It Only Takes One Stop
By Dave Gerraughty - Rhode Island Program Organizer
Field canvassing can be a lonely task, especially when you are working in a remote area on a night when folks are more into family time than talking with a stranger about social issues.
On Good Friday, I knocked on 33 doors in the first two hours of my shift and only talked to seven people. It was the start of a weekend, a holy day and the beginning of Sabbath. Many people were probably at religious observances or family gatherings.
As I slogged along through a steady drizzle, I was beginning to wonder if it was possible to have a good conversation with anyone. But on my last street, I came to a large, well-lit house. As I knocked on the door, a minivan pulled up and several children and adults poured out.

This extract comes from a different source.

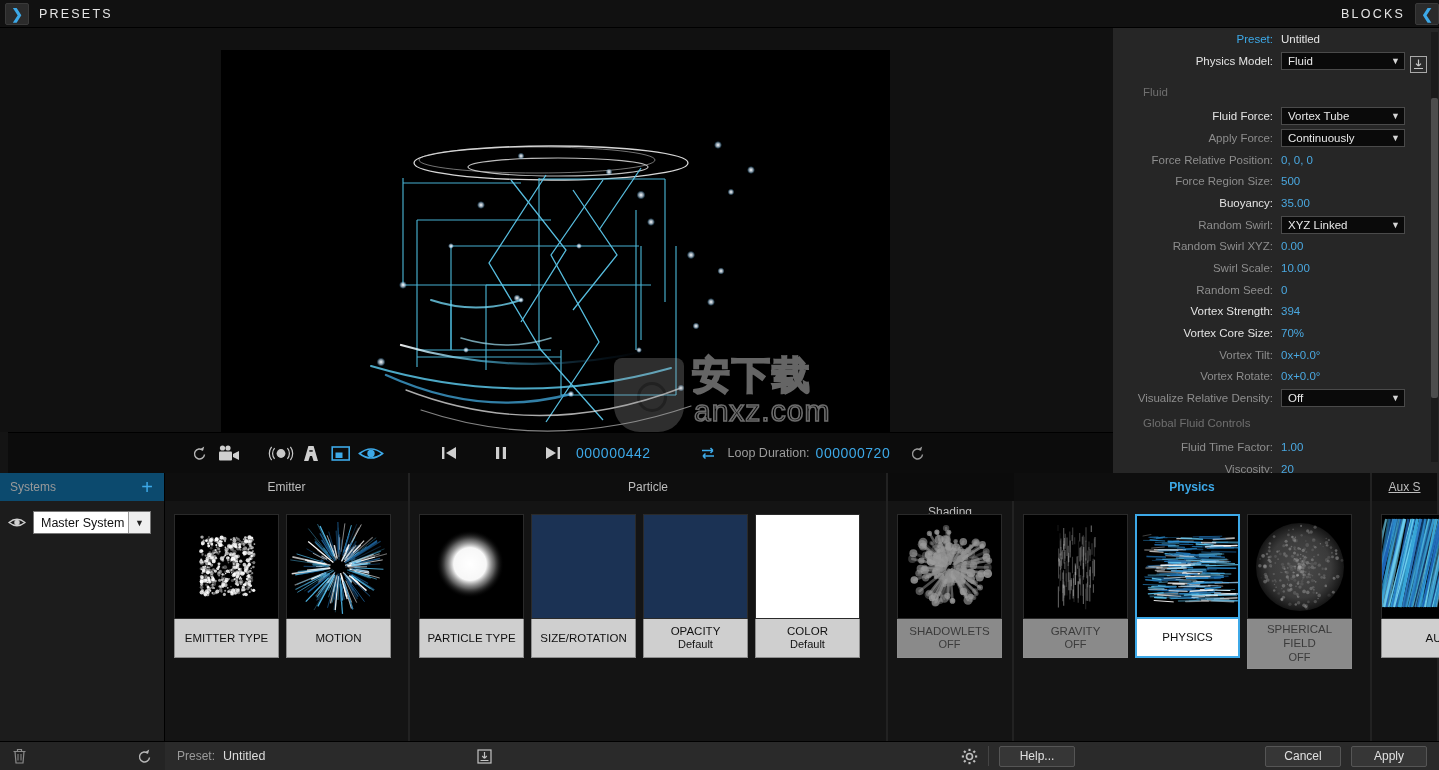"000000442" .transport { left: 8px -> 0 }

I realized I was in the middle of a large family gathering, the kind of situation that generally spells doom for a canvasser. But the matriarch who answered the door invited me to step inside, and when she learned that I was an environmental advocate, she said: “Let me get Caitlyn for you, she’s our expert.”
Caitlyn, it turned out, works for the Narragansett Bay Commission and was a neighbor of our former state director. We had a pleasant chat about fighting Climate Change, and while she passed my clipboard around to the whole clan, I made friends with a huge Burmese mountain dog named Molly.
By the time I left, I had doubled the number of members on my clipboard, and received both a cash and an online donation.
Canvassers have a saying: “It only takes one person to turn your night around.” In this case a whole family was involved, but the principle is the same: You never know when what you’ve been looking for all night is right around the corner.